Ketika melalui Gunung Thai bersama-sama dengan murid-muridnya, Kong-hu Chu melihat seorang perempuan sedang menangis dekat sebuah kuburan. Filosof yang ahli hikmah ini kemudian mendekati perempuan ini dan bertanya, mengapa dia menangis. Perempuan itu menjawab, "Dulu ayah suamiku disergap harimau disini hingga mati. Kemudian suamiku-pun diterkam harimau. Malah sekarang anak laki-lakiku juga mengalami hal yang serupa". Kong-hu Chu kemudian bertanya, "Kalau seperti itu, mengapa anda tidak meninggalkan tempat ini ?". Sambil terus menangis, si perempuan itu kemudian menjawab, "Karena disini tidak ada pemerintah yang menindas". Lalu Kong-hu Chu berkata kepada murid-muridnya, "Ingatlah, pemerintah yang menindas jaub lebih mengerikan dari pada harimau".

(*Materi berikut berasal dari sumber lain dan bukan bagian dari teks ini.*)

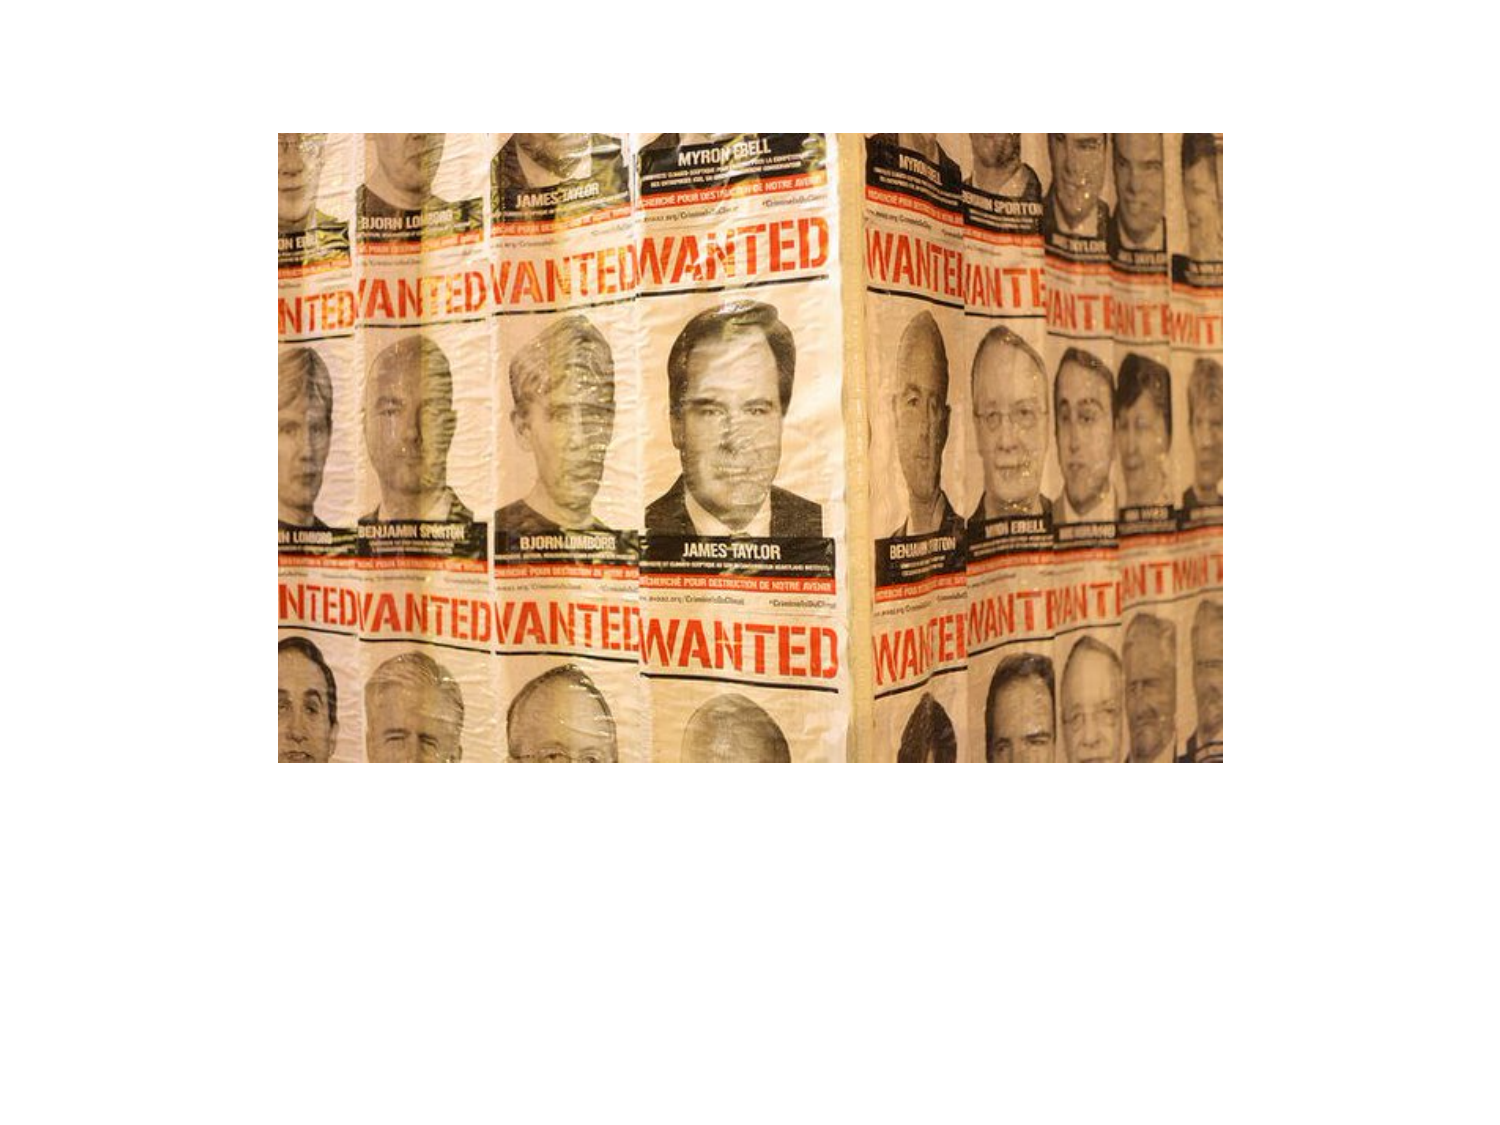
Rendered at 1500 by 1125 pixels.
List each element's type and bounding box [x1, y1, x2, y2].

picture [278, 133, 1223, 763]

Selanjutnya, demokrasi harus menekankan perlindungan terhadap individu-individu dan minoritas-minoritas dari tirani. Kemudian, penguasa harus "mengajarkan/memperlihatkan" kepada masyarakat bahwa kekuasaan yang dipegangnya tersebut sebagai hal yang biasa, manusiawi dan hanya merupakan titipan dari Allah SWT., Tuhan Yang Maha Kuasa. Dan ini tercermin ketika kekuasaan tersebut lepas dari genggamannya, sebagaimana yang pernah dicontohkan oleh Lech Walesa, seorang tukang listrik di Pelabuhan Gdanks Polandia. Walesa yang memimpin Partai Kaum Buruh (Partai Solidaritas) menggulung Partai Komunis Polandia, menjatuhkan Jenderal "the untouchable" Jaruzelski, sekitar tahun 1990. Walesa kemudian didaulat jadi Presiden Polandia. Buruh jadi Presiden, dalam demokrasi itu biasa dan bisa. Ketika tahu 1995, Walesa turun dari jabatan Presiden. Partainya kalah dalam Pemilu. Walesa kemudian kembali ke habitatnya, jadi buruh listrik di Gdanks. Tanpa malu dan tanpa beban apa-apa. Ketika ditanya tentang hal ini, Walesa menjawab, "saya masih muda untuk pensiun dan tidak punya cukup uang untuk hidup". Alangkah wajar dan bersahajanya jabatan dan kekuasaan kepresidenan dipandang dan diperlakukan di di Polandia. Presiden yang tadinya "di atas", ketika selesai, bisa (dan mau) alih profesi menjadi buruh yang "dianggap di bawah" (bila dibandingkan dengan Presiden). Walesa melenggang ketika turun dari kursi kekuasaan tanpa "isi dompet" bengkak-memelar, melainkan kembali ke "khittahnya" sebagai buruh listrik, tanpa post power syndrom. Kekuasaan pada prinsipnya adalah sesuatu yang manusiawi, karena itu perlakuan kita terhadap subjek dan objek kekuasaan juga harus manusiawi.